Вот спутники Путина по его просьбе приволокли из Америки прах генерала Деникина, члены правительства на свои дармовые поставили памятник Столыпину. Да почитал бы Путин хотя бы письма Толстого тому самому Столыпину. Писатель предупреждал: сударь, вас могут убить! И ведь сбылось… Но не нужен ему Толстой, он 65 лет без него прожил. Этих Толстых в русской литературе три, да еще два из них Алексеи, а два Николаевичи. Попробуй разберись. И что, президент обязан их всех знать? Нет этого в шахраевской конституции. Ему достаточно иметь одного преданного Толстого в Думе — Петра, да еще одного советником — Владимира. И хватит. Их великий однофамилец в трагические для России дни выступил со статьей «Не могу молчать», где писал:
«„Семь смертных приговоров: два в Петербурге, один в Москве, два в Пензе, два в Риге. Четыре казни: две в Херсоне, одна в Вильне, одна в Одессе“. И это в каждой газете. И это продолжается не неделю, не месяц, не год, а годы. И происходит это в России, в той России, в которой народ считает всякого преступника несчастным и в которой до самого последнего времени по закону не было смертной казни. Помню, как гордился я этим когда-то перед европейцами, и вот второй, третий год неперестающие казни, казни, казни… Беру нынешнюю газету. Нынче, 9 мая, что-то ужасное. В газете стоят короткие слова: „Сегодня в Херсоне на Стрельбицком поле казнены через повешение двадцать крестьян за разбойное нападение на усадьбу землевладельца в Елисаветградском уезде“. Двенадцать человек из тех самых людей, трудами которых мы живем, тех самых, которых мы всеми силами развращали и развращаем, начиная от яда водки и до той ужасной лжи веры, в которую мы не верим, но которую стараемся всеми силами внушить им, — двенадцать таких людей задушены веревками теми самыми людьми, которых они кормят, и одевают, и обстраивают и которые развращали и развращают их. Двенадцать мужей, отцов, сыновей…»

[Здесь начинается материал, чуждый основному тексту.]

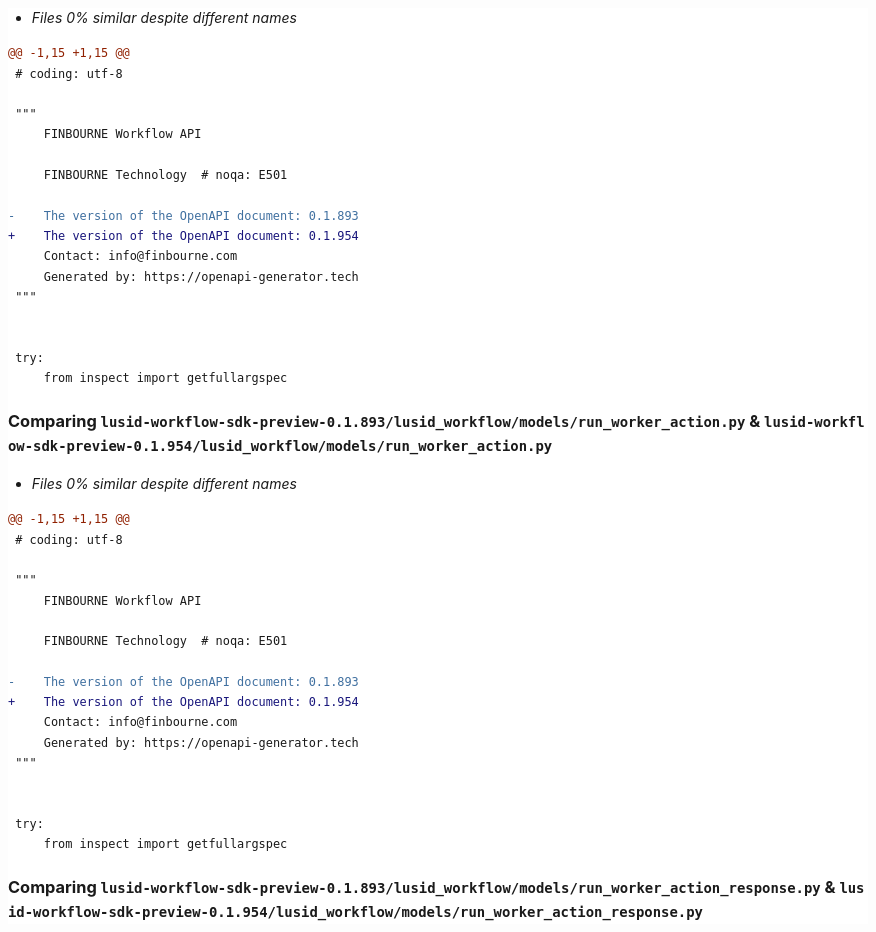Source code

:  * *Files 0% similar despite different names*

```diff
@@ -1,15 +1,15 @@
 # coding: utf-8
 
 """
     FINBOURNE Workflow API
 
     FINBOURNE Technology  # noqa: E501
 
-    The version of the OpenAPI document: 0.1.893
+    The version of the OpenAPI document: 0.1.954
     Contact: info@finbourne.com
     Generated by: https://openapi-generator.tech
 """
 
 
 try:
     from inspect import getfullargspec
```

### Comparing `lusid-workflow-sdk-preview-0.1.893/lusid_workflow/models/run_worker_action.py` & `lusid-workflow-sdk-preview-0.1.954/lusid_workflow/models/run_worker_action.py`

 * *Files 0% similar despite different names*

```diff
@@ -1,15 +1,15 @@
 # coding: utf-8
 
 """
     FINBOURNE Workflow API
 
     FINBOURNE Technology  # noqa: E501
 
-    The version of the OpenAPI document: 0.1.893
+    The version of the OpenAPI document: 0.1.954
     Contact: info@finbourne.com
     Generated by: https://openapi-generator.tech
 """
 
 
 try:
     from inspect import getfullargspec
```

### Comparing `lusid-workflow-sdk-preview-0.1.893/lusid_workflow/models/run_worker_action_response.py` & `lusid-workflow-sdk-preview-0.1.954/lusid_workflow/models/run_worker_action_response.py`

Это 1908 год, столыпинщина. И как же Путин мог не поставить памятник Столыпину!
О нет, у нас не совершаются публичные казни, и даже невозможен смертный приговор. Но столыпинские годы давно остались позади: люди гибнут в бесчисленных авариях, катастрофах, кончают самоубийством даже дети — от беспросветной тоски, безвыходности, мрут от низвергаемой на нас грязной и злобной клеветы, от забытых в советское время болезней, оказываются жертвами наемных убийц и маньяков, от сознания враждебности этой власти и невозможности избавиться от нее.